(WHAT NEEDS TO BE DONE)
Output all entries verbatim, dropping pictures.

DATASET RECORDS: Begin

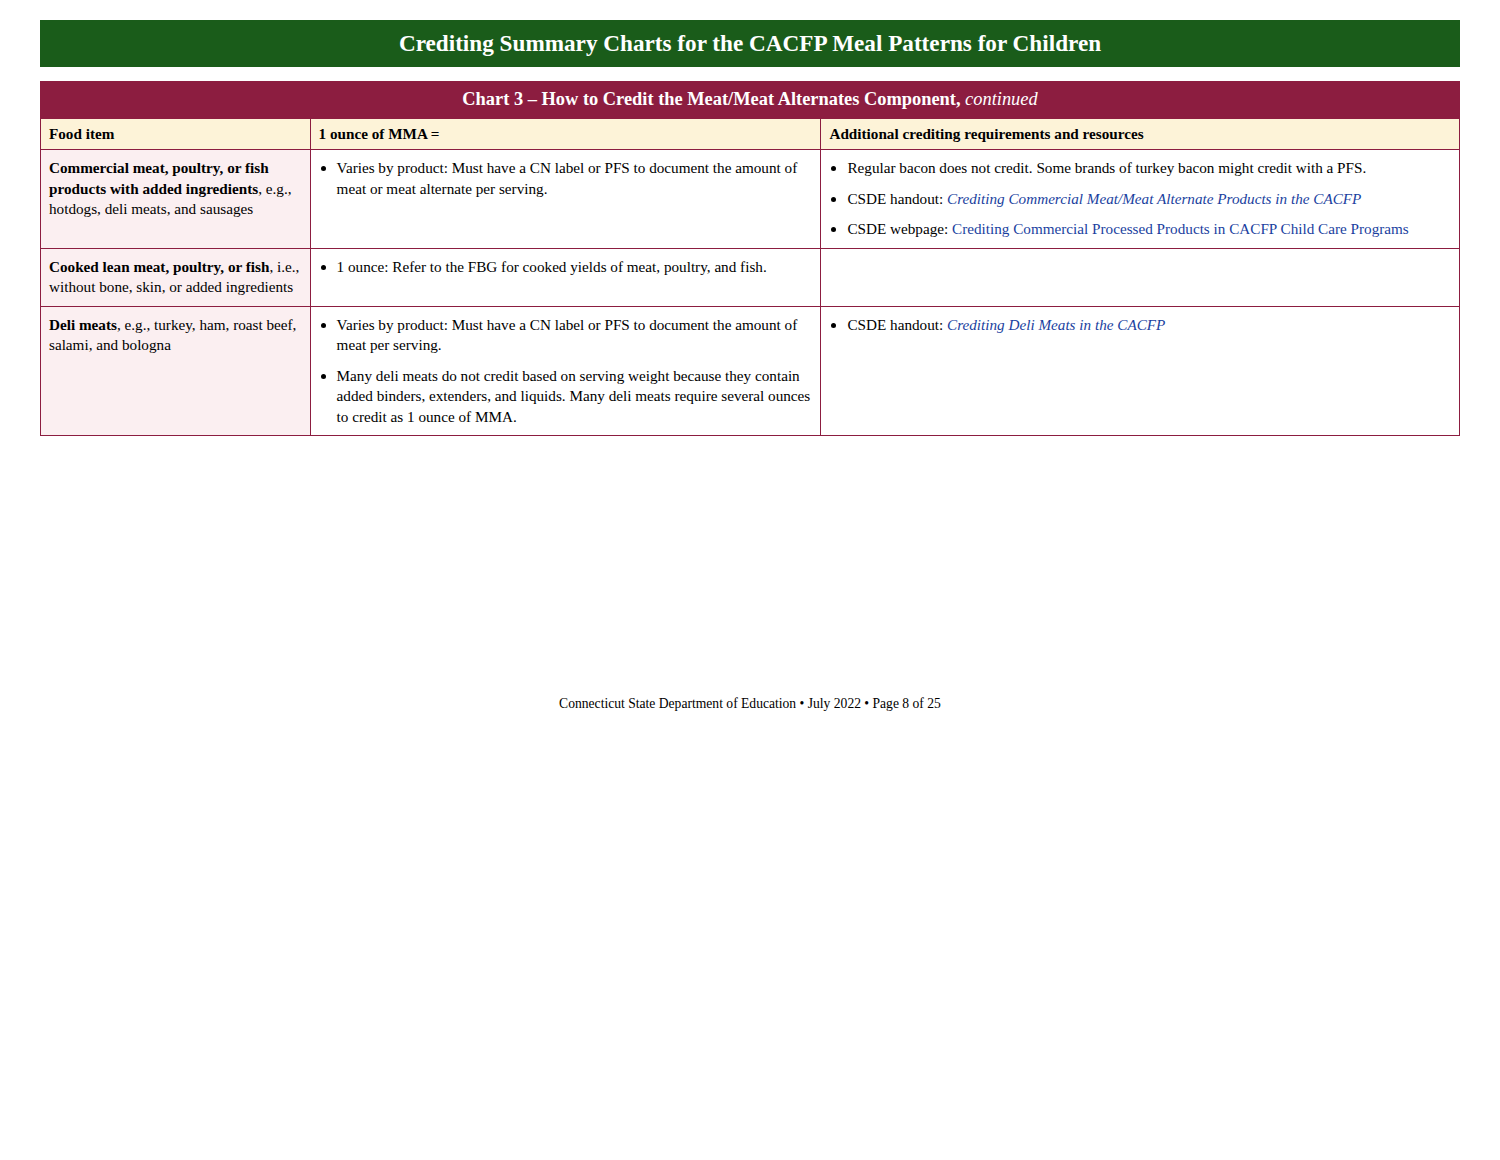Crediting Summary Charts for the CACFP Meal Patterns for Children
Chart 3 – How to Credit the Meat/Meat Alternates Component, continued
| Food item | 1 ounce of MMA = | Additional crediting requirements and resources |
| --- | --- | --- |
| Commercial meat, poultry, or fish products with added ingredients , e.g., hotdogs, deli meats, and sausages | Varies by product: Must have a CN label or PFS to document the amount of meat or meat alternate per serving. | Regular bacon does not credit. Some brands of turkey bacon might credit with a PFS. CSDE handout: Crediting Commercial Meat/Meat Alternate Products in the CACFP CSDE webpage: Crediting Commercial Processed Products in CACFP Child Care Programs |
| Cooked lean meat, poultry, or fish , i.e., without bone, skin, or added ingredients | 1 ounce: Refer to the FBG for cooked yields of meat, poultry, and fish. | |
| Deli meats , e.g., turkey, ham, roast beef, salami, and bologna | Varies by product: Must have a CN label or PFS to document the amount of meat per serving. Many deli meats do not credit based on serving weight because they contain added binders, extenders, and liquids. Many deli meats require several ounces to credit as 1 ounce of MMA. | CSDE handout: Crediting Deli Meats in the CACFP |
Connecticut State Department of Education • July 2022 • Page 8 of 25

DATASET RECORDS: End

(THE COMPLETED TASK)
Crediting Summary Charts for the CACFP Meal Patterns for Children
Chart 3 – How to Credit the Meat/Meat Alternates Component, continued
| Food item | 1 ounce of MMA = | Additional crediting requirements and resources |
| --- | --- | --- |
| Commercial meat, poultry, or fish products with added ingredients , e.g., hotdogs, deli meats, and sausages | Varies by product: Must have a CN label or PFS to document the amount of meat or meat alternate per serving. | Regular bacon does not credit. Some brands of turkey bacon might credit with a PFS. CSDE handout: Crediting Commercial Meat/Meat Alternate Products in the CACFP CSDE webpage: Crediting Commercial Processed Products in CACFP Child Care Programs |
| Cooked lean meat, poultry, or fish , i.e., without bone, skin, or added ingredients | 1 ounce: Refer to the FBG for cooked yields of meat, poultry, and fish. | |
| Deli meats , e.g., turkey, ham, roast beef, salami, and bologna | Varies by product: Must have a CN label or PFS to document the amount of meat per serving. Many deli meats do not credit based on serving weight because they contain added binders, extenders, and liquids. Many deli meats require several ounces to credit as 1 ounce of MMA. | CSDE handout: Crediting Deli Meats in the CACFP |
Connecticut State Department of Education • July 2022 • Page 8 of 25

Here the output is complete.